#### Dataset entries
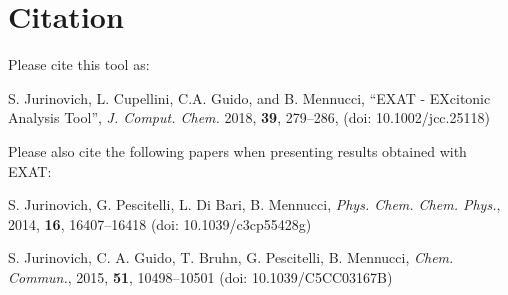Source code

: \documentclass[a4paper,11pt]{article}
\begin{document}
\section{Citation}

Please cite this tool as: 

S. Jurinovich, L. Cupellini, C.A. Guido, and B. Mennucci,  ``EXAT - EXcitonic Analysis Tool'', \emph{J. Comput. Chem.} 2018, \textbf{39}, 279--286,   (doi: 10.1002/jcc.25118)


Please also cite the following papers when presenting results obtained with EXAT:


S. Jurinovich, G. Pescitelli, L. Di Bari, B. Mennucci, \emph{Phys. Chem. Chem. Phys.}, 2014, \textbf{16}, 16407--16418 (doi: 10.1039/c3cp55428g)

S. Jurinovich, C. A. Guido, T. Bruhn, G. Pescitelli, B. Mennucci,  \emph{Chem. Commun.}, 2015, \textbf{51}, 10498--10501 (doi: 10.1039/C5CC03167B)
\end{document}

#### TASK DIRECTIONS
Transcribe each entry precisely as given, leaving the pictures out.

#### OUTPUT FOR THIS EXERCISE
Source code

: \documentclass[a4paper,11pt]{article}
\begin{document}
\section{Citation}

Please cite this tool as: 

S. Jurinovich, L. Cupellini, C.A. Guido, and B. Mennucci,  ``EXAT - EXcitonic Analysis Tool'', \emph{J. Comput. Chem.} 2018, \textbf{39}, 279--286,   (doi: 10.1002/jcc.25118)


Please also cite the following papers when presenting results obtained with EXAT:


S. Jurinovich, G. Pescitelli, L. Di Bari, B. Mennucci, \emph{Phys. Chem. Chem. Phys.}, 2014, \textbf{16}, 16407--16418 (doi: 10.1039/c3cp55428g)

S. Jurinovich, C. A. Guido, T. Bruhn, G. Pescitelli, B. Mennucci,  \emph{Chem. Commun.}, 2015, \textbf{51}, 10498--10501 (doi: 10.1039/C5CC03167B)
\end{document}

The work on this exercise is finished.